Schizo: Venus, are you having some sort of a freak night here? Venus: What...? Ursula: Schizo! Darling! How long has it been? Schizo: Not long enough. Ursula: Don't be so grumpy. Aren't you happy to see me? I'm happy to see you. Schizo: Where have you been? Ursula: Here and there. Haven't you seen any of the coverage about my performances? Schizo: It's not exactly something the mainstream media would cover.
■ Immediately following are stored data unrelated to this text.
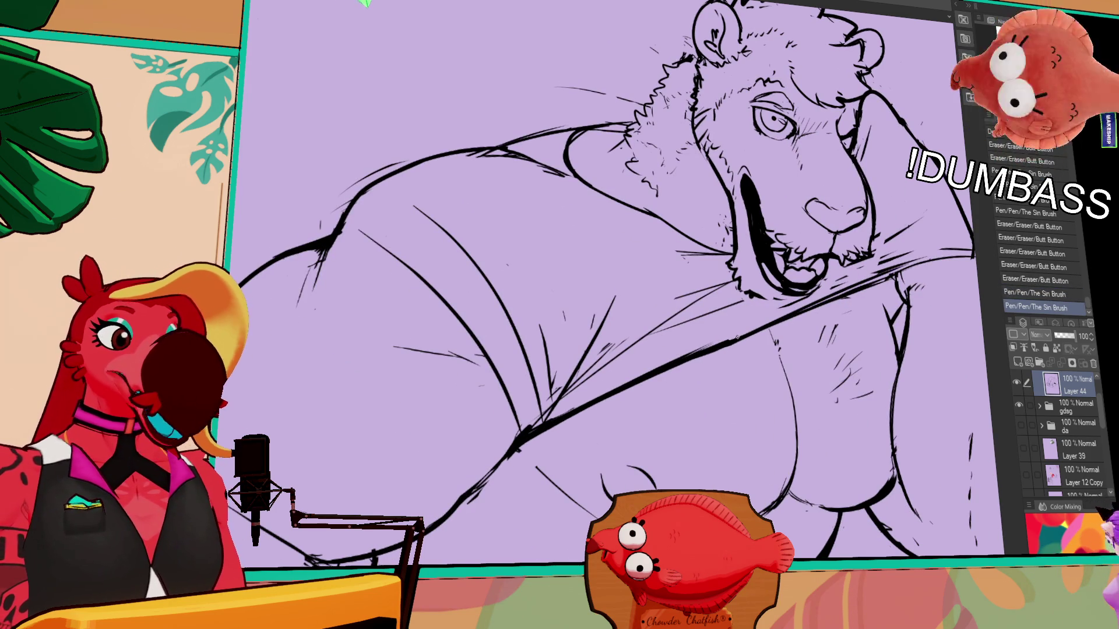
key("ctrl+z")
left_click_drag(712, 346, 856, 286)
key("ctrl+z")
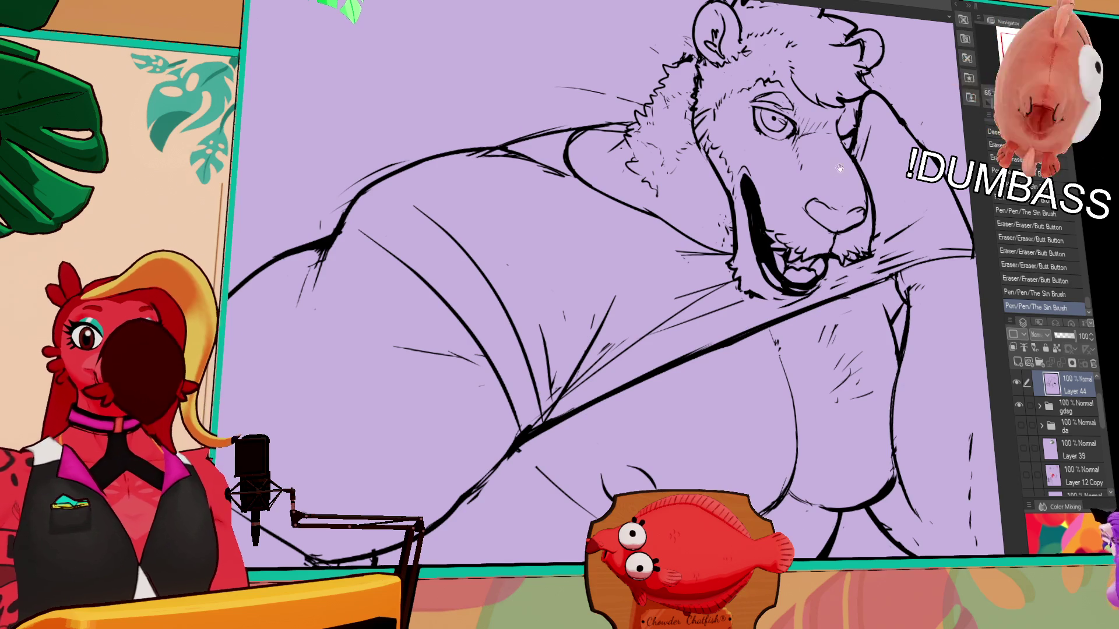
- Remove a stray line on the head and add a fur stroke to the neck
mouse_move(999, 193)
left_mouse_down()
mouse_move(951, 236)
mouse_move(751, 345)
left_mouse_up()
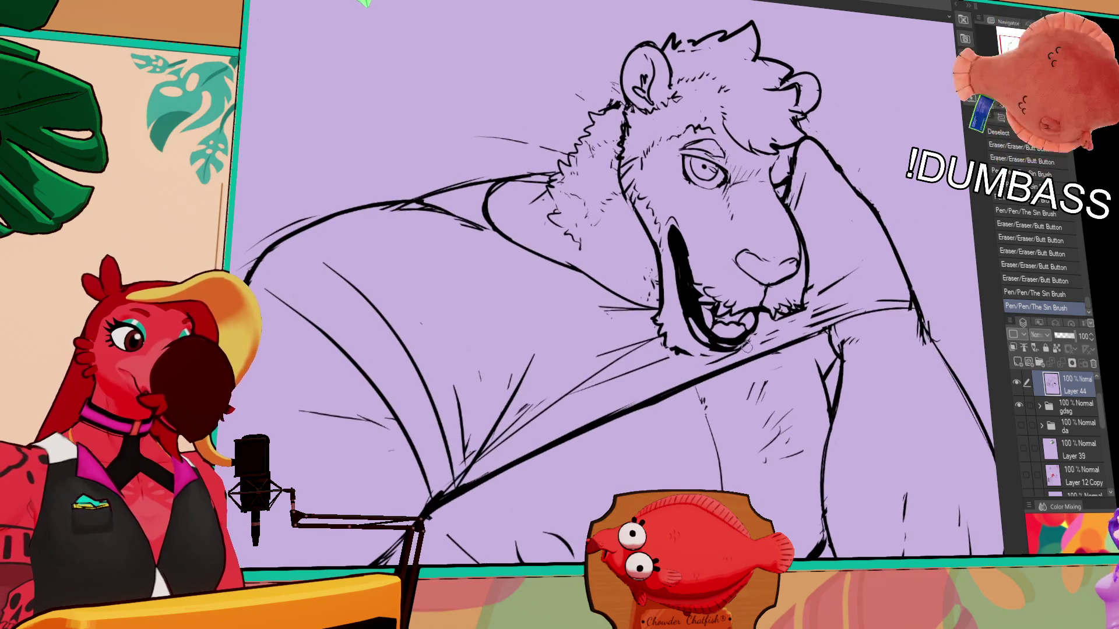
left_click_drag(832, 281, 813, 328)
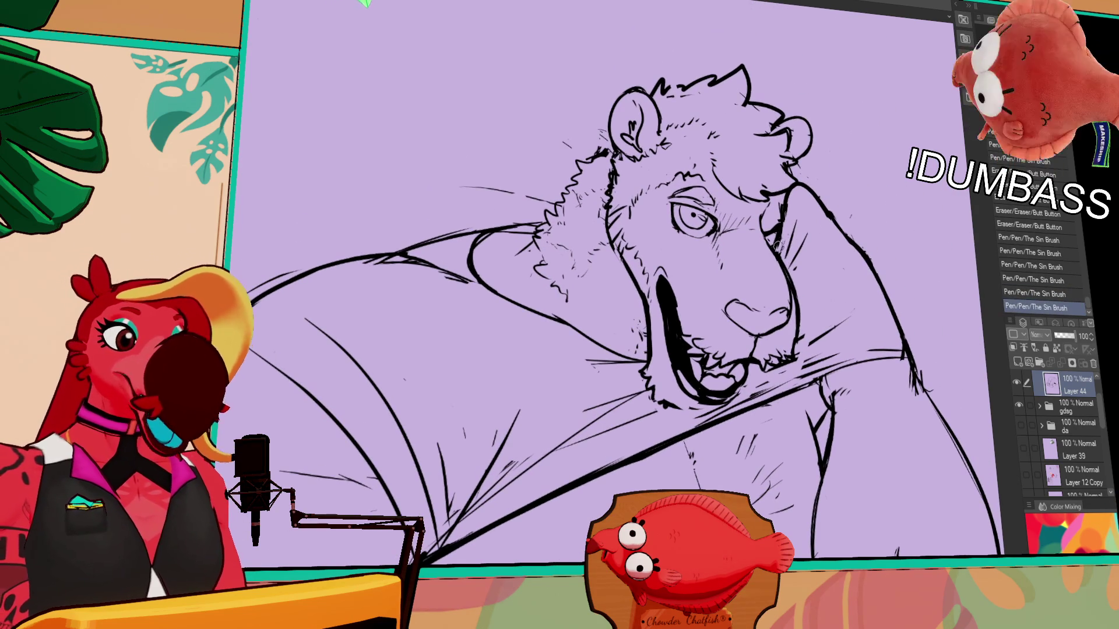
left_click_drag(782, 199, 777, 241)
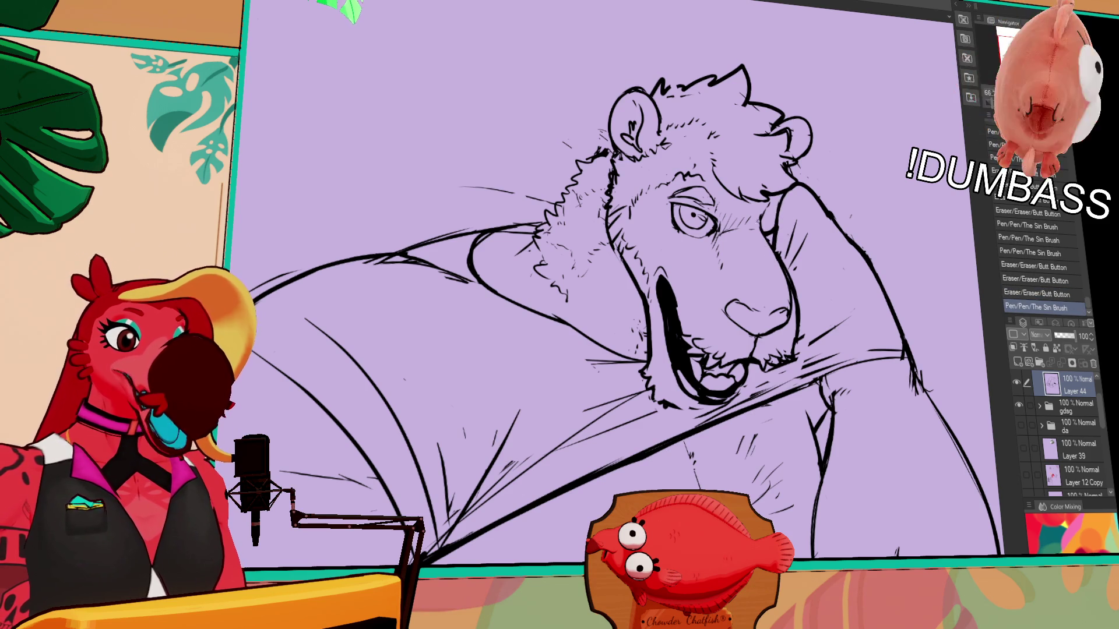
left_click_drag(630, 350, 642, 300)
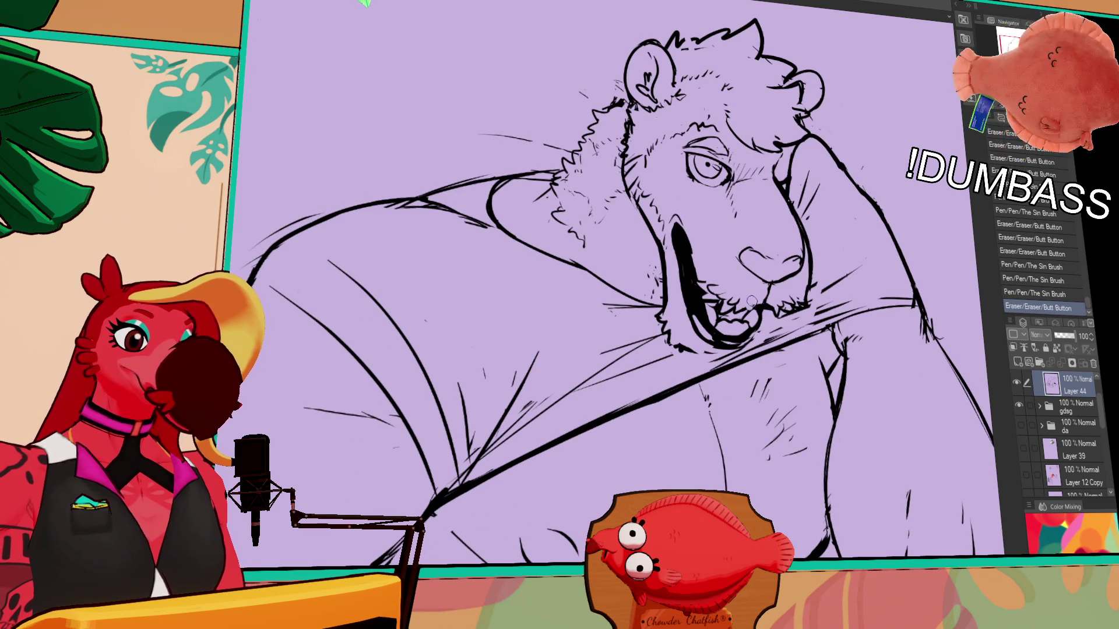
left_click_drag(812, 302, 867, 293)
mouse_move(702, 338)
left_mouse_down()
mouse_move(680, 328)
mouse_move(715, 343)
mouse_move(706, 355)
left_mouse_up()
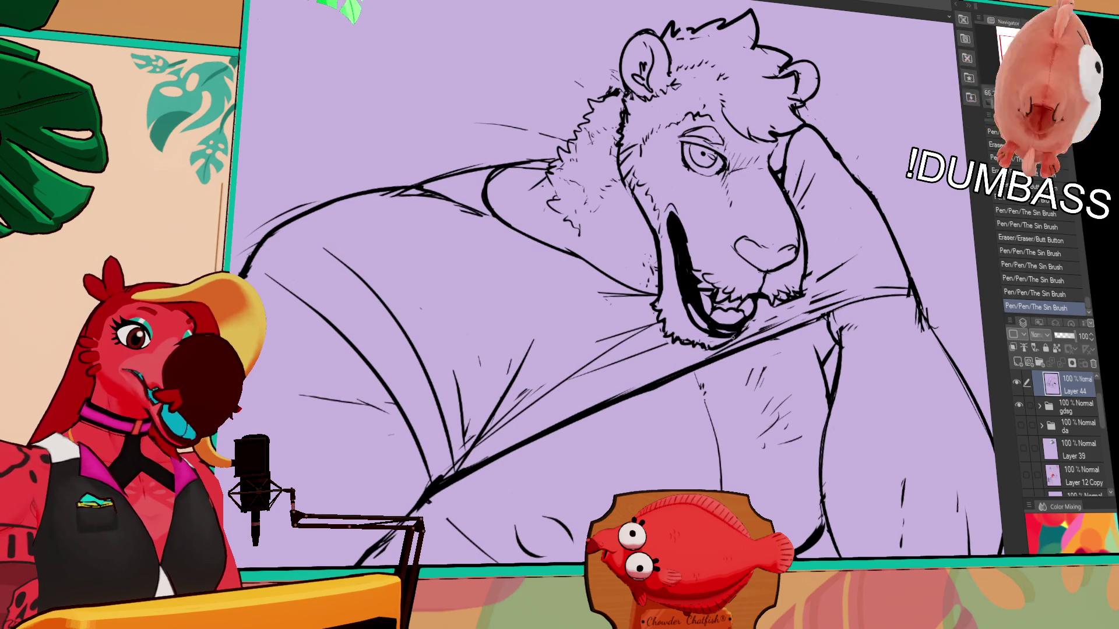
left_click_drag(612, 306, 596, 327)
left_click_drag(706, 322, 855, 188)
left_click_drag(616, 317, 707, 264)
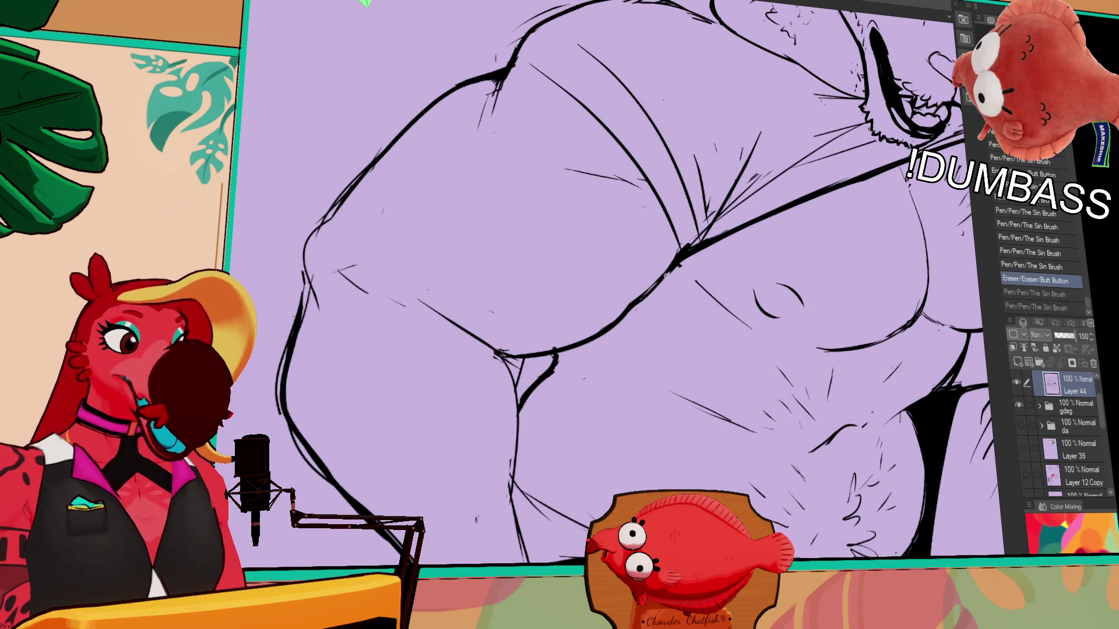
- Add short hair strokes on the belly and rough in the hand strokes beside the lower body
left_click_drag(651, 285, 852, 224)
scroll(613, 289, "down", 3)
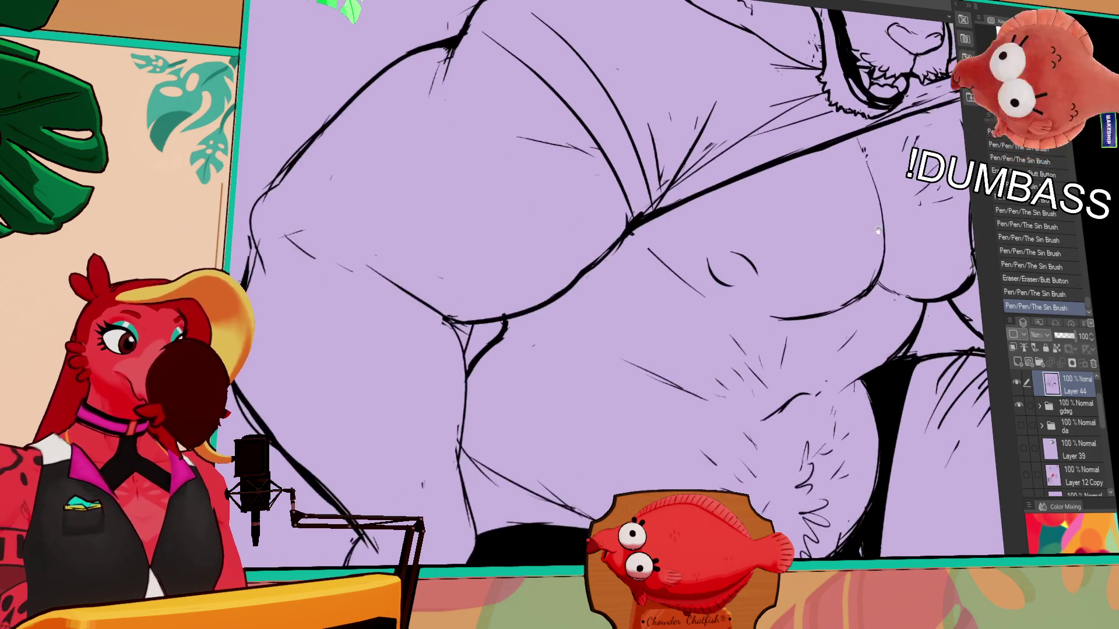
mouse_move(487, 316)
left_mouse_down()
mouse_move(483, 380)
mouse_move(329, 439)
mouse_move(354, 507)
left_mouse_up()
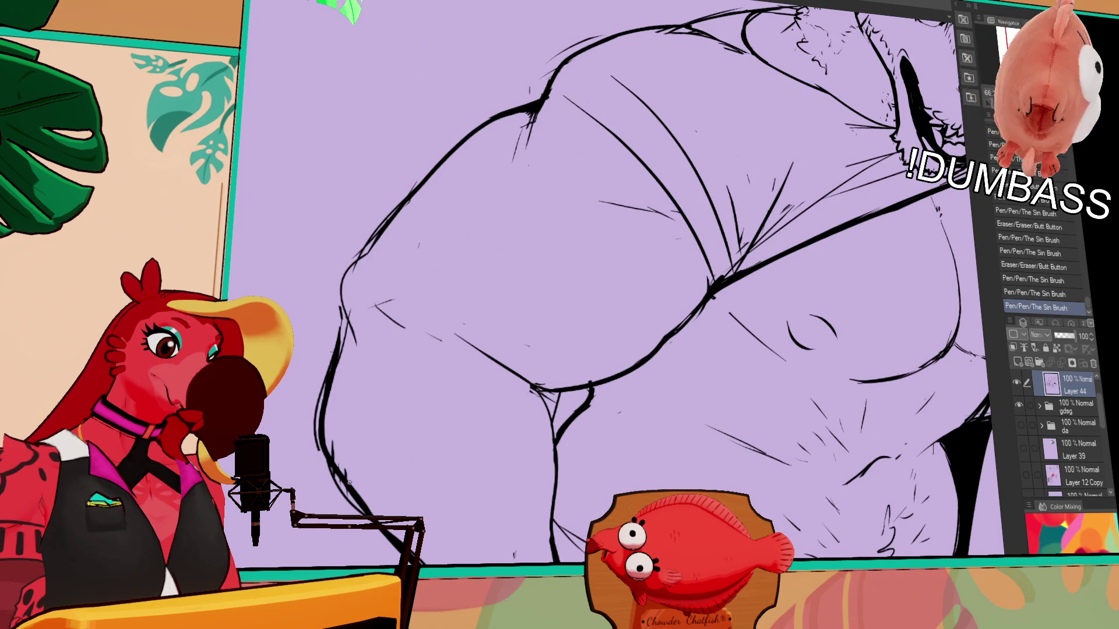
mouse_move(668, 435)
left_mouse_down()
mouse_move(690, 304)
mouse_move(645, 315)
left_mouse_up()
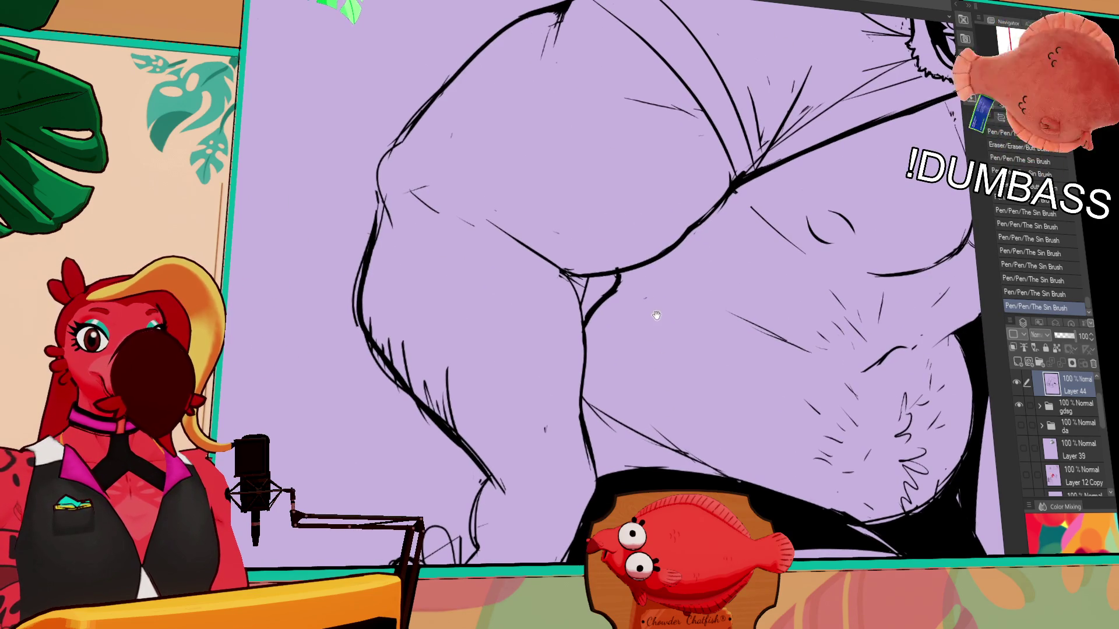
left_click_drag(617, 349, 514, 376)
Schizo: Venus, this is Ursula. A very old friend. Ursula: I'm not that old. - Okay, maybe I am. We all get old. Well, all except Schizo here. You really must patent whatever it is you're taking and start selling it. People would pay fortune for it. Schizo: What are you talking about? Ursula: Don't pretend you don't know what I'm talking about. You don't look a day older than when I last saw you. I'm not saying you look young, I doubt you ever did, but you're not old either. You just are. Venus: That's what I've been saying. I remember what he looked like when he dated my mom years ago, and he's just the same now. Ursula: See? I'm not the only one who thinks so. So, what is it? Do tell me. Schizo: Sorry, just good genes. Can't patent or sell that. Ursula: Too bad. - Schizo, we really should keep in touch more, but now I need to join my friends. We're planning a big show. It is going to be spectacular. Schizo: I'm sure it will.
Venus: I hope you don't mind me saying this, but there's something a little... off... about Ursula. Schizo: Just a little? Venus: I don't mean the tentacles. I can't put my finger to it, but she just... oh, I don't know. I was probably just imagining it. Schizo: No, you weren't, I know exactly what it is. I just wonder how you couldn't see it. - Have you heard of drag queens? Venus: You mean... she's not a she at all? Schizo: That's what I mean. She's really good, but she is a bit over the top most of the time. Venus: Why are you saying "she," if he's a man? Schizo: Because that's what she prefers. There are some people with whom you just have to find out what they prefer and forget all about biology. Venus: Oh, all right. - So is that drag queen thing what she does for living? She was talking about a show. Schizo: Yes. She does all the regular drag queen things and then there's that tentacle stuff... Venus: Tentacle stuff? Schizo: You'd be surprised to know how many guys go for it. I find it very strange, but to each their own. And it is really fairly harmless, if you think about it. Strange, but harmless.